When a duplicate check EP node is configured in the mediation node chain, depending on the configuration in the NPL rule file, the records are processed as follows:

  1. The collection cartridge (CC) node processes the CDR input file.

  2. If the input file is successfully processed by the CC node, the duplicate check EP node processes the CDR data as follows:

    • Memory partitions and duplicate check files are created based on the configured partition size and the CDR timestamp.

    • When a CDR arrives, the appropriate partition is loaded into memory.

    • The duplicate check keys are stored in the appropriate partition and the duplicate check file based on the CDR timestamp.

    • The key from the incoming CDRs belonging to the same time interval is compared with the keys stored in the partition.

    • If a duplicate key is found in the partition, the record is rejected and the duplicate record is written to a file in the duplicate record storage directory.

    • If a duplicate key is not found, the key is added to the list of keys in the partition and the duplicate check file, and the CDR is distributed to the next node in the mediation node chain.

    • If the maximum number of partitions to be stored in memory is reached, the oldest partition is deleted from memory.

    • When the partition reaches its configured retention time, the partition and the duplicate check file are deleted.

    For example:

    • If a duplicate check EP node is configured with the partition size set to Hourly and the retention time set to 24 hours:

      When a CDR arrives with the following data:

      20140723104450,9945168238,VOICE,101
      20140723105450,9945168239,VOICE,102
      20140723104050,9945168240,VOICE,103
      20140723103050,9945168241,VOICE,104
      

      a new partition is created for the hour with the timestamp 2014-07-23T10-00-00.000_2014-07-23T11-00-00.000, the keys are stored in the partition and the duplicate check file, and the duplicate flag in the record is set to 0, indicating it as a non-duplicate record.

      When another CDR arrives with the following data:

      20140723104450,9945168238,VOICE,101
      20140723105450,9945168239,VOICE,102
      

      the CDR data keys are compared with the keys stored in the partition, and the duplicate flag in the record is set to 1, indicating it as a duplicate record.

      When another CDR arrives with the following data:

      20140722084450,9945168238,VOICE,101 
      20140722085450,9945168239,VOICE,102 
      

      the CDR is identified as an old record, and the duplicate flag in the record is set to -1.

      After 24 hours, the partition and the duplicate check file that have reached the retention time are deleted.
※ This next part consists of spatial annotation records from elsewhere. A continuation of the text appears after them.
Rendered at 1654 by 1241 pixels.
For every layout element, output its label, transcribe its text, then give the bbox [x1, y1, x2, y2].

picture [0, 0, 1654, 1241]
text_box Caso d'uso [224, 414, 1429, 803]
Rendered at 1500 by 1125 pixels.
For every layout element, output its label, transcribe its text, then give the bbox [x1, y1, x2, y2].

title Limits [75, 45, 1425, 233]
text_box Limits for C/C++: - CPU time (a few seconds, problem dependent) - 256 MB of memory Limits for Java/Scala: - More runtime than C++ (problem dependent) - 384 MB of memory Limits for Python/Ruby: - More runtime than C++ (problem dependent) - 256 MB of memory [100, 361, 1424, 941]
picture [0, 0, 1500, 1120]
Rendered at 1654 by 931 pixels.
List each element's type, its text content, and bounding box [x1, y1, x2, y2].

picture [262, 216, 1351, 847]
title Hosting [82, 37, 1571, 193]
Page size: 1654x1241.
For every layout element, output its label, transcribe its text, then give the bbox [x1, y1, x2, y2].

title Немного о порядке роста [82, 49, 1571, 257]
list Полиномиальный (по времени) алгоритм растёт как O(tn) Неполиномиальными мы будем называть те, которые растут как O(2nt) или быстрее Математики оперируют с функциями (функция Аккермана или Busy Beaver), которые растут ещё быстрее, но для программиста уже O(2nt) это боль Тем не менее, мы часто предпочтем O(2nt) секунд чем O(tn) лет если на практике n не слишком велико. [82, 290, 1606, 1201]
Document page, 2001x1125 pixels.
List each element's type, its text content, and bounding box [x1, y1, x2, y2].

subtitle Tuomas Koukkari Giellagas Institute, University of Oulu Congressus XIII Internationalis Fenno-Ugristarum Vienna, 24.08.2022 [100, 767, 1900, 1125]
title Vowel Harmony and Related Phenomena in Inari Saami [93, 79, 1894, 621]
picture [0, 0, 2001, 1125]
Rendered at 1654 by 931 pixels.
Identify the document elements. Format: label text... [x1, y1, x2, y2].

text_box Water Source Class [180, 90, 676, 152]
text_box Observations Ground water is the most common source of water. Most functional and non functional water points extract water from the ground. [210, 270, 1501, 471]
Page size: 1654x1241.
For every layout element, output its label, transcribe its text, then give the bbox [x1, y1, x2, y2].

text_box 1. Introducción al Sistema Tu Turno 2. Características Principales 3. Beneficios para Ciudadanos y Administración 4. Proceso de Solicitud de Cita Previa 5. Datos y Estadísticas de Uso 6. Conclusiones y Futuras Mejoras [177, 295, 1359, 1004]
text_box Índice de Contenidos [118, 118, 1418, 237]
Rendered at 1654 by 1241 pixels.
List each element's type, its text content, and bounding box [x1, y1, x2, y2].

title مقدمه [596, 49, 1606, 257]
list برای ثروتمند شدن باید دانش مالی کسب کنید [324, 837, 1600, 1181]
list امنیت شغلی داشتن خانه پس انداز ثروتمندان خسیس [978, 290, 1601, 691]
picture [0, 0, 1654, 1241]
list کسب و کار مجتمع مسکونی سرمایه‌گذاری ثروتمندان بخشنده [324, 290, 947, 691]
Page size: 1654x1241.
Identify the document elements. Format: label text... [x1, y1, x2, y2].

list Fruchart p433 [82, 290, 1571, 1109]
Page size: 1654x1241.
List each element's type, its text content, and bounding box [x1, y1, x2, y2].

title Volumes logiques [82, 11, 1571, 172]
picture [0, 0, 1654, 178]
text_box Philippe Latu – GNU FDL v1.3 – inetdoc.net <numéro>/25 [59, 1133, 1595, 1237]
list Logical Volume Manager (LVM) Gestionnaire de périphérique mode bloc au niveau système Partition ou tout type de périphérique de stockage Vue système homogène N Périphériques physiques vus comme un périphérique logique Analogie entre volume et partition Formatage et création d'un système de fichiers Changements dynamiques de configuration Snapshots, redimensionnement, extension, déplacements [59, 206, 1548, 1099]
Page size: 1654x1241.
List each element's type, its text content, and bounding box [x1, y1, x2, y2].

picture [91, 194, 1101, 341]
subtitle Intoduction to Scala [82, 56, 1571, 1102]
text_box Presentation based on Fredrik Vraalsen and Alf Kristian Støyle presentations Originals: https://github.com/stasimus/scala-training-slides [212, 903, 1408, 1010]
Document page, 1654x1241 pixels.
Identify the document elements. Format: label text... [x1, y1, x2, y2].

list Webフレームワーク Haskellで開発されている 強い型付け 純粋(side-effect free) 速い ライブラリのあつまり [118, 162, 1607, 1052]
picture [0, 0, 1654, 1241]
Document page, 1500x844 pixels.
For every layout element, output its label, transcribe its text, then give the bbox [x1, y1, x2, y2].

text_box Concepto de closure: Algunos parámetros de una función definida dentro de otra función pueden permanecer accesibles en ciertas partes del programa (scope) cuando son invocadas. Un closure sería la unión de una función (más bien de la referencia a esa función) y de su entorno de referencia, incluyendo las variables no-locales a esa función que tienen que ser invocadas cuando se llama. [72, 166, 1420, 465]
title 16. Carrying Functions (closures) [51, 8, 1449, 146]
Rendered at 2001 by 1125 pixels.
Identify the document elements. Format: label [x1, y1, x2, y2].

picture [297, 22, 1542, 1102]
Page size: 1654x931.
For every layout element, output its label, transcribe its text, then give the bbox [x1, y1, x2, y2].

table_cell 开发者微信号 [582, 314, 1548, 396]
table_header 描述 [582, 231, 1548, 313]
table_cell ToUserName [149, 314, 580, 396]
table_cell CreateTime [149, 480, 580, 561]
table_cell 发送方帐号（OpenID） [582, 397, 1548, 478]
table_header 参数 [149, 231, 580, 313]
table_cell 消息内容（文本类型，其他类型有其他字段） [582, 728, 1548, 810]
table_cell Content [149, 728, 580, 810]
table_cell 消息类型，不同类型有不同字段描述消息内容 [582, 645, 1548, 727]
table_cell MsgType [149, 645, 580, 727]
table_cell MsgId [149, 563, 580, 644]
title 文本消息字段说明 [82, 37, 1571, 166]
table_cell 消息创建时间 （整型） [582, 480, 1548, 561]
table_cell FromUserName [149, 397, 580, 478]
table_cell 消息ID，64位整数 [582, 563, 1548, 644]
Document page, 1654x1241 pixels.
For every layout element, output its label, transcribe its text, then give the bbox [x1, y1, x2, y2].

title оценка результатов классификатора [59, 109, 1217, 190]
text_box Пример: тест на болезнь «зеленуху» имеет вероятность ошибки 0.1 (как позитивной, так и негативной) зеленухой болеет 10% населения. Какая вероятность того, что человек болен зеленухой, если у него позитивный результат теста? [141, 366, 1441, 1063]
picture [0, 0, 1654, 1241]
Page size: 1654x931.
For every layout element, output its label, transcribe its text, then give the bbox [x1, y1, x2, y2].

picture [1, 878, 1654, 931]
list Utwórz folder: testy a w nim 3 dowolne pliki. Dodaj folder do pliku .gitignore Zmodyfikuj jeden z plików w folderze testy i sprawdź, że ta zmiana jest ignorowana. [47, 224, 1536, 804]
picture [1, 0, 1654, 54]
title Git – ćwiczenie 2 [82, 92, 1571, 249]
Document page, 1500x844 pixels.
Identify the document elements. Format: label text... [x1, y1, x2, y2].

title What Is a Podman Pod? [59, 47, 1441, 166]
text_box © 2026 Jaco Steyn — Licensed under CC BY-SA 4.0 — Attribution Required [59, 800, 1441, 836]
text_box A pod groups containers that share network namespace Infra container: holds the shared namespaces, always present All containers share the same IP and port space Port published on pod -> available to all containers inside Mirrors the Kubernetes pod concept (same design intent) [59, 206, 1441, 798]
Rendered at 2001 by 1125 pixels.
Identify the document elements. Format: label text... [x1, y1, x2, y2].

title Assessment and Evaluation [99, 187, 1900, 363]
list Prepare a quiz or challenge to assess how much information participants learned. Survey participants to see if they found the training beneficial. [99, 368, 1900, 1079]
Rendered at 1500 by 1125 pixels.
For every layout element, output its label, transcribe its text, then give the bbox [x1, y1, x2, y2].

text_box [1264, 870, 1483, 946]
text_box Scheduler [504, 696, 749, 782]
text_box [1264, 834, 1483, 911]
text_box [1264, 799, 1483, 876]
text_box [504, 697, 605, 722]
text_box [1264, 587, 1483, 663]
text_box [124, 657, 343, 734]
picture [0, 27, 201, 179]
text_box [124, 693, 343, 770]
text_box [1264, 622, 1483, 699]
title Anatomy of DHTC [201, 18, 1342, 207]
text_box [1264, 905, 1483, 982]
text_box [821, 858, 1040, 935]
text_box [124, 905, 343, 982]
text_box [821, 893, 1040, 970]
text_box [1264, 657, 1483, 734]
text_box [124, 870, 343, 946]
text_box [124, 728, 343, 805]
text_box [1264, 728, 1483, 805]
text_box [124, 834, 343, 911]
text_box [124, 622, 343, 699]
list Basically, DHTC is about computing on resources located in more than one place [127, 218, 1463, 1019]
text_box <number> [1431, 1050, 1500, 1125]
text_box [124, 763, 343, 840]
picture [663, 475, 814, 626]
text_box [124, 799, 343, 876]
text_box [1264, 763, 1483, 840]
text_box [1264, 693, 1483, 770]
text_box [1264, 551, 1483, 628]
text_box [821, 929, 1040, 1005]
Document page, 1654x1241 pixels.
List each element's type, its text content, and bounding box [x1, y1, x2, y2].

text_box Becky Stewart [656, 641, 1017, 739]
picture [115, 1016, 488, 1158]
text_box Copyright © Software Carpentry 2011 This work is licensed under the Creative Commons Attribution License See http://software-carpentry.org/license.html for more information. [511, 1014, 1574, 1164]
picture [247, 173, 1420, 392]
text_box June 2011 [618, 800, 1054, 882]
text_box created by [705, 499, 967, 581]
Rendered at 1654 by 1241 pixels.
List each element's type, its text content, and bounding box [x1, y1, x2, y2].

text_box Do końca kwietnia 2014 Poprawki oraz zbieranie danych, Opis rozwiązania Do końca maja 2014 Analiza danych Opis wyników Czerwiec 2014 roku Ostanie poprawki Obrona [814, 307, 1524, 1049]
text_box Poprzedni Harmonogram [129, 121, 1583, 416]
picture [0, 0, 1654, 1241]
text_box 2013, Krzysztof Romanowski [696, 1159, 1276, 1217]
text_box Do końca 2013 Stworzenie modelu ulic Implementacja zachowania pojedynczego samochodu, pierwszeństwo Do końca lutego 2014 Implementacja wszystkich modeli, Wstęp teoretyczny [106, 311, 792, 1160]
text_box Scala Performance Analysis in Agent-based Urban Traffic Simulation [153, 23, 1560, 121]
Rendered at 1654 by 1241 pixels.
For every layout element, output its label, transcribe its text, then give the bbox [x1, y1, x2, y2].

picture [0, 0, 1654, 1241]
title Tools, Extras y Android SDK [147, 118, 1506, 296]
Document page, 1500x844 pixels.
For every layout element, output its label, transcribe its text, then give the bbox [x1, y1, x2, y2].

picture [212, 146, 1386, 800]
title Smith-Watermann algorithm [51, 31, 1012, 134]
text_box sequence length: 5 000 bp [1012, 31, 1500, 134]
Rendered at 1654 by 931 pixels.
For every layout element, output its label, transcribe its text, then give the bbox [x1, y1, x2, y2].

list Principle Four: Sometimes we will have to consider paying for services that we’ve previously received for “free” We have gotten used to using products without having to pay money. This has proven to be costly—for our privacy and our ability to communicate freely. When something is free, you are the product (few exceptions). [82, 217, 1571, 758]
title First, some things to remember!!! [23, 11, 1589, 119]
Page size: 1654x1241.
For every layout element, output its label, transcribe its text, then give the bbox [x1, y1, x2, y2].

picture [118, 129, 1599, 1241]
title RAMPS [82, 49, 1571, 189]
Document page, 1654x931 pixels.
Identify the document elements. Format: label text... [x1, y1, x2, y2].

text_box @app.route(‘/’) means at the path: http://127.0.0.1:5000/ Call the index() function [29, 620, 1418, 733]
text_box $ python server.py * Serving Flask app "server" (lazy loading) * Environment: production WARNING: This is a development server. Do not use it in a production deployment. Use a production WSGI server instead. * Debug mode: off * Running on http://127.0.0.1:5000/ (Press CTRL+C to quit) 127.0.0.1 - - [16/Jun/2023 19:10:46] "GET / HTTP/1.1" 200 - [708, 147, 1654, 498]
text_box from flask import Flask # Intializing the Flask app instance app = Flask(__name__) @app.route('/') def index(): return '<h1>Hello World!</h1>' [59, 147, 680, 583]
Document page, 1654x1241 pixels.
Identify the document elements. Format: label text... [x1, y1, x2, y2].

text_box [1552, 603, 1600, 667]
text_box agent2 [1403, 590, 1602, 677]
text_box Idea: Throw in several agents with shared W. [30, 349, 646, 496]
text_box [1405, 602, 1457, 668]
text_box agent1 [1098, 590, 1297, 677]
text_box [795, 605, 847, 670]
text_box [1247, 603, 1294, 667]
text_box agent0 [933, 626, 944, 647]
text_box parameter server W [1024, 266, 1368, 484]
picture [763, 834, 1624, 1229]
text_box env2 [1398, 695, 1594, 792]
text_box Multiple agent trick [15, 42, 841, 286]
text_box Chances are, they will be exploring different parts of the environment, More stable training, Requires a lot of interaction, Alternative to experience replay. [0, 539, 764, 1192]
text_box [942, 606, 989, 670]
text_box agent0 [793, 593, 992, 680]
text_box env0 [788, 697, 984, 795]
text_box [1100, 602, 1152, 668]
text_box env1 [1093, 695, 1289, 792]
    • If a duplicate check EP node is configured with the partition size set to Daily and the retention time set to 2 days:

      When a CDR arrives with the following data:

      20140723104450,9945168238,VOICE,101
      20140723105450,9945168239,VOICE,102
      20140723104050,9945168240,VOICE,103
      20140723103050,9945168241,VOICE,104
      

      a new partition is created for the day with the timestamp 2014-07-23T00-00-00.000_2014-07-24T00-00-00.000, the keys are stored in the partition and the duplicate check file, and the duplicate flag in the record is set to 0, indicating it as a non-duplicate record.

      When another CDR arrives with the following data:

      20140723104450,9945168238,VOICE,101
      20140723105450,9945168239,VOICE,102
      

      the CDR data keys are compared with the keys stored in the partition, and the duplicate flag in the record is set to 1, indicating it as a duplicate record.

      When another CDR arrives with the following data:

      20140720104450,9945168238,VOICE,101 
      20140720105450,9945168239,VOICE,102 
      

      the CDR is identified as an old record, and the duplicate flag in the record is set to -1.

      After 2 days, the partition and the duplicate check file that have reached the retention time are deleted.

  3. The next node in the mediation node chain processes the CDR, which is distributed to the target system.